**REQUISITI DEL COMPITO**.
Puoi riscrivere le righe dalla riga con "kingdom: Animalia" alla riga con "common name: Blue chromis", sostituendo "scientific name" con "binomial name" e lasciando invariato tutto il resto?
─── DATI REGISTRATI ───
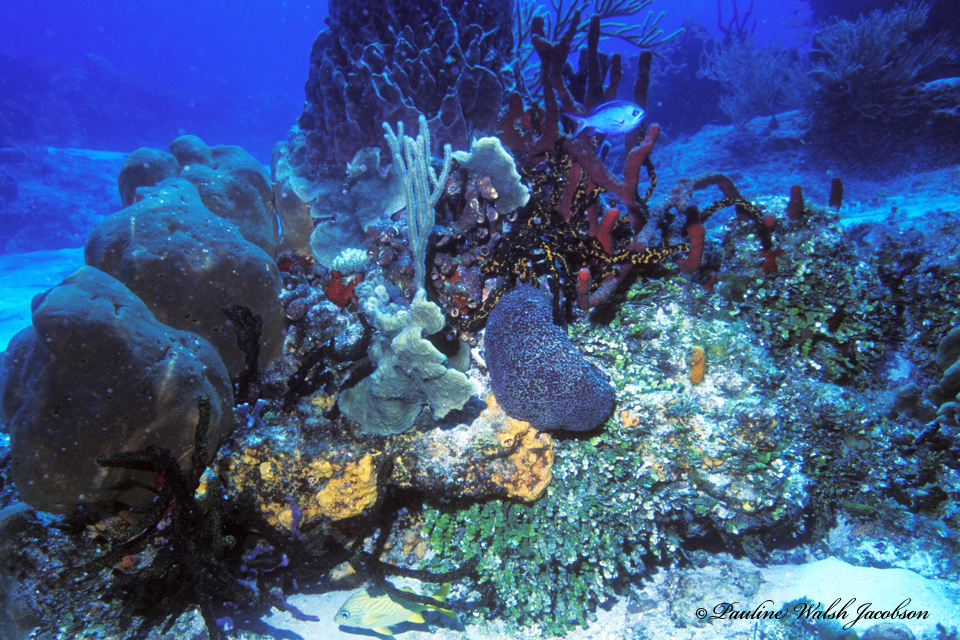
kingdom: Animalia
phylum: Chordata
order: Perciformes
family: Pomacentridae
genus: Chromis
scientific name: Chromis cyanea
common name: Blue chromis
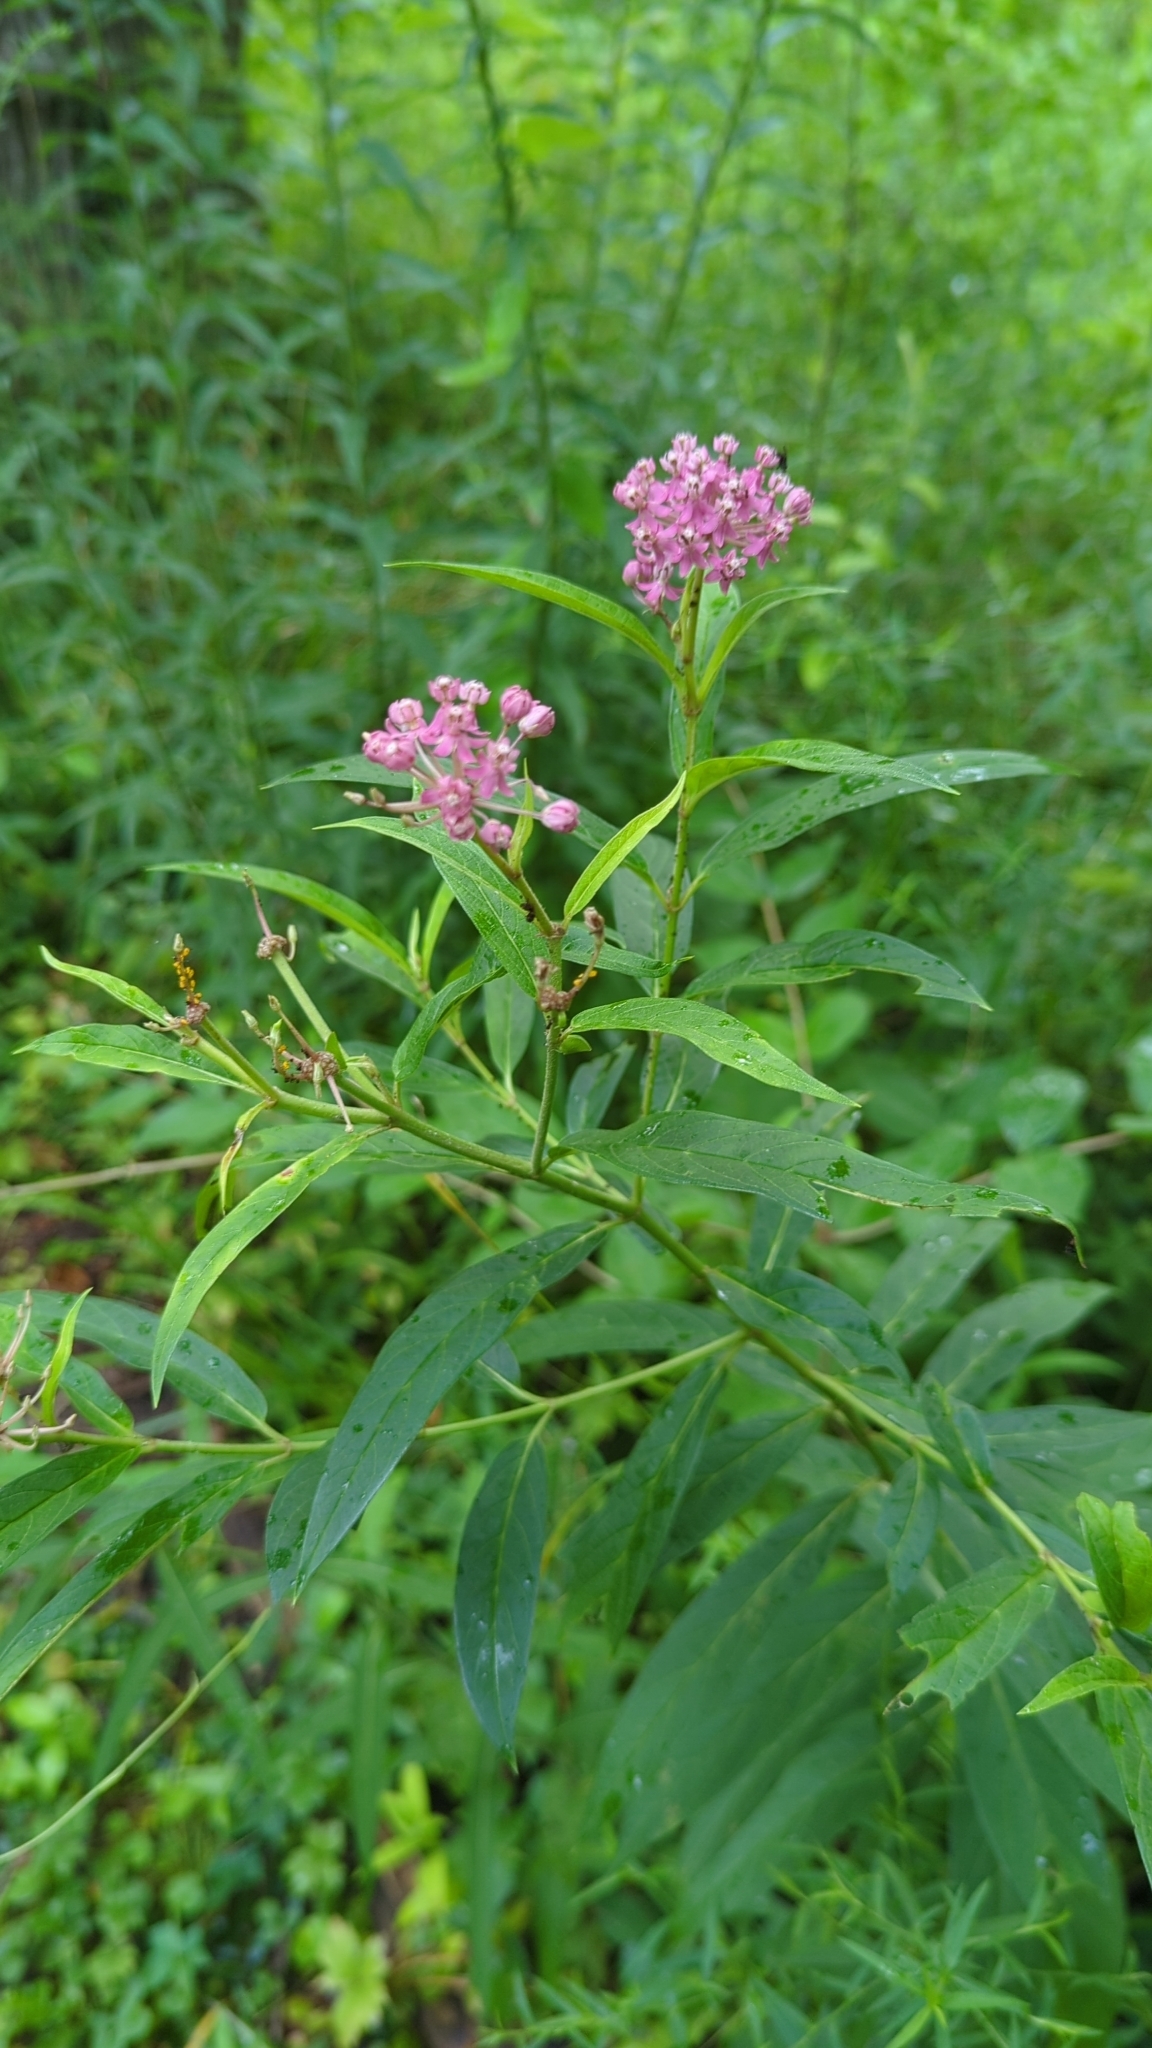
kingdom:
───
─── DATI REGISTRATI ───
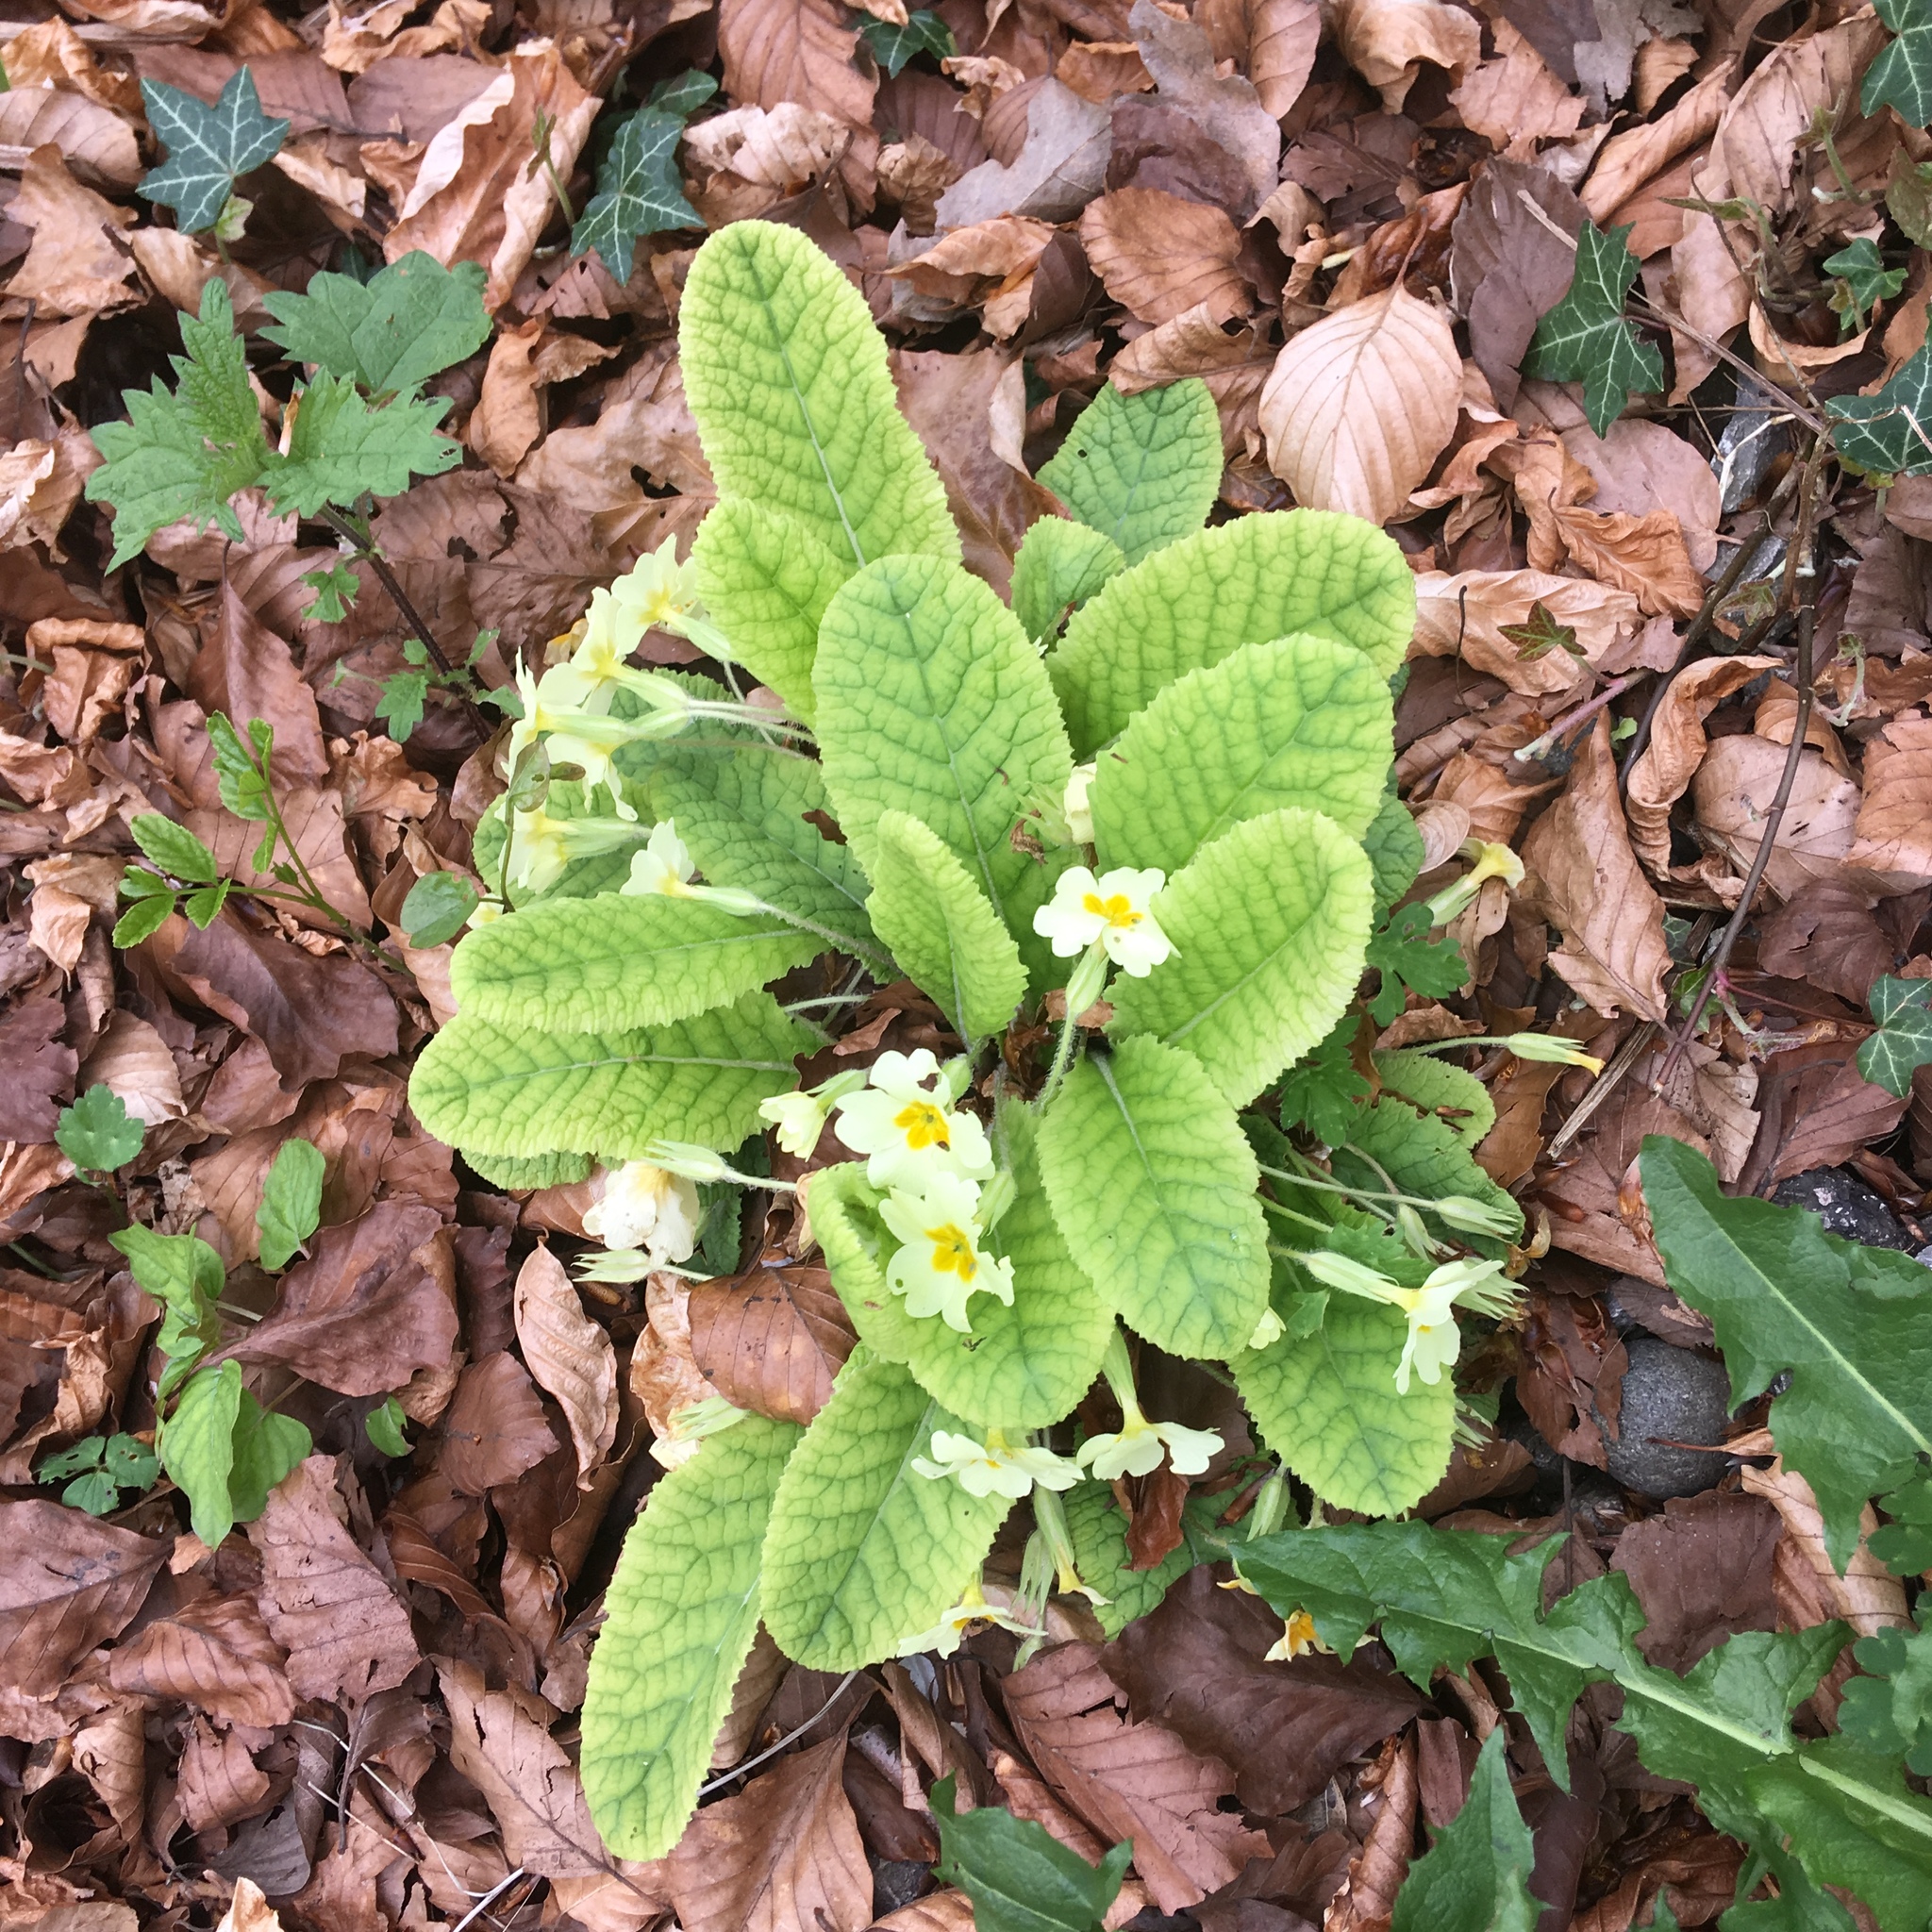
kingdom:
───
**RISULTATO FINALE**.
kingdom: Animalia
phylum: Chordata
order: Perciformes
family: Pomacentridae
genus: Chromis
binomial name: Chromis cyanea
common name: Blue chromis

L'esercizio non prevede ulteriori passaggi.